Translation . . .
The vast majority of those with an interest in Celtic myth will only ever read source texts in translation and with no prior exposure to Celtic language or culture. This is important to keep in mind because on occasion the more subtle ideas contained in a text can be mangled beyond recognition by the translating process. Meaning can become fuzzy as sentences are deconstructed, broken down and then rebuilt in the language of a very different culture. No matter how accurately individual words are translated, all of the meanings implied in a sentence won’t necessarily make it through to the other side.
This is why translation is as much art as it is technique; it should never be a simple process of referring to dictionary definitions (even though that’s where it inevitably begins). Doubtless this is why we trust only cherished poets and accomplished scholars to attempt this most difficult of diplomacies. The translation of one nation’s ancient treasures into the language of another is a great responsibility. It’s an attempt to report accurately what is often only half-heard across the crackling wireless of the ages. To fail in that task, to misunderstand another’s words and instead hear nothing but our own assumptions is a constant danger. It is also, regrettably, unavoidable at times.
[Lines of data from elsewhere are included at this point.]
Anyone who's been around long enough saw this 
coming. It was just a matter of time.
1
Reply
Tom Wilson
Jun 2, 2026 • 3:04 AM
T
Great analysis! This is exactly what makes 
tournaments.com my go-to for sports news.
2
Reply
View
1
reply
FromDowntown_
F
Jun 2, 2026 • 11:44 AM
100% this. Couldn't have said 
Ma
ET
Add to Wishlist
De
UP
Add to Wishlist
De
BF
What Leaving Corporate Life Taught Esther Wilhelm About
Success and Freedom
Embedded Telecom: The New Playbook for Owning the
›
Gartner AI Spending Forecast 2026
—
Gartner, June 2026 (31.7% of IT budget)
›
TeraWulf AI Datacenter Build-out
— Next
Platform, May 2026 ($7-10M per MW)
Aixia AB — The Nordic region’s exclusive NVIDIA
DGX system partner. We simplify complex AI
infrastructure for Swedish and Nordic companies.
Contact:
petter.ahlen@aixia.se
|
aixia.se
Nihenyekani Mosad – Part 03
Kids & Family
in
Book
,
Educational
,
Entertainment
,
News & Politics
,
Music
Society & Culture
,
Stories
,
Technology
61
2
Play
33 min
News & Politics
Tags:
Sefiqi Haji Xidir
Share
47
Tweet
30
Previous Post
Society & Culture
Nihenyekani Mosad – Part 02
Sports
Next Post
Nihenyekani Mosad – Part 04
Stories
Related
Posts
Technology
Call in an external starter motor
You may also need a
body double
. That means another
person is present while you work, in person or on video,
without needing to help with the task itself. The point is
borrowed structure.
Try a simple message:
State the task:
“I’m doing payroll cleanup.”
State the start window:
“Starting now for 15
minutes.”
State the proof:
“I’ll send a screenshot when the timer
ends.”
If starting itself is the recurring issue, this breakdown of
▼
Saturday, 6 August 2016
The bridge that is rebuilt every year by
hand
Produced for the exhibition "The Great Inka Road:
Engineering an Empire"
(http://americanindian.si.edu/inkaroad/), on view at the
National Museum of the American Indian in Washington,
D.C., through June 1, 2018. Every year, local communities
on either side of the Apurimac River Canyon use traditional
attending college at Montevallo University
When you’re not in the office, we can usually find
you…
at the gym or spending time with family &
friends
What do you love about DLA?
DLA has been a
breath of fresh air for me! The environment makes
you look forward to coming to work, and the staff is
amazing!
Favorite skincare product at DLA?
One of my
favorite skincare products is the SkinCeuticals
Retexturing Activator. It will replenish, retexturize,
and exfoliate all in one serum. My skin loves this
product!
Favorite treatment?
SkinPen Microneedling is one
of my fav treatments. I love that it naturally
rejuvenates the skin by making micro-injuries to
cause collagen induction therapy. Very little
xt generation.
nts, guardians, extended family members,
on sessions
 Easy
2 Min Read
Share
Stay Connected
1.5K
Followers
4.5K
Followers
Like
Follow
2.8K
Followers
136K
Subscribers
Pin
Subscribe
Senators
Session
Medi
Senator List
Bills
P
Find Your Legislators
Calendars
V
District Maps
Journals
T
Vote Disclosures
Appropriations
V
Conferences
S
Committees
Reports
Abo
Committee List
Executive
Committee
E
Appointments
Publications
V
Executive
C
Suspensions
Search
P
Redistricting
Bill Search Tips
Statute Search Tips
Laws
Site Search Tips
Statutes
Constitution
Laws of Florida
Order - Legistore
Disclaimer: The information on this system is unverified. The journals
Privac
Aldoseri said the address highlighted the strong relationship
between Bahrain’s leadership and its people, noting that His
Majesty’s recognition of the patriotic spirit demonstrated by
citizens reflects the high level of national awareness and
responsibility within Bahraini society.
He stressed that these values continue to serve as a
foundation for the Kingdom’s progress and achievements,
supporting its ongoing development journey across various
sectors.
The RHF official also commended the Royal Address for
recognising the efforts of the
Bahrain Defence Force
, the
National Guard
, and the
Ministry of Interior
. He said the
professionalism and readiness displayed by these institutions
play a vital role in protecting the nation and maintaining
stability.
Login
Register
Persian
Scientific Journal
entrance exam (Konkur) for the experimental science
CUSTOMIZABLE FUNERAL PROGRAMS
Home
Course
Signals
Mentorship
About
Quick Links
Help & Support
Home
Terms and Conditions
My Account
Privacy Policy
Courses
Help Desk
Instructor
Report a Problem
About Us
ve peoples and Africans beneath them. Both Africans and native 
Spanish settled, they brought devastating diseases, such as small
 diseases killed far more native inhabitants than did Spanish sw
Through the focussed lens of one individual’s translation, others may attempt to understand the essence of a whole culture. Those of us who find ourselves attempting to build bridges across such divides, not only linguistic but also historical, are intimately aware of the limitations of that process, so much so that to ignore those limitations and not draw attention to them would be in many ways to betray the trust of those reliant upon our work.
That is why the best translations always come with copious notes and commentary, this being the only way to reliably fill in the gaps in meaning. If a translation you’re reading doesn’t give an account of its reasoning, you must take it at face value. You must ask yourself whether you trust the translator or not. Even the best of translators and editors will make sweeping decisions regarding context and meaning, for that is the nature of their work; that is the responsibility they have taken on.
Thankfully, by today we have some very good translations of Welsh texts, but even those will not always reflect the meaning of the original, sometimes because the original meaning can no longer be grasped, never mind translated.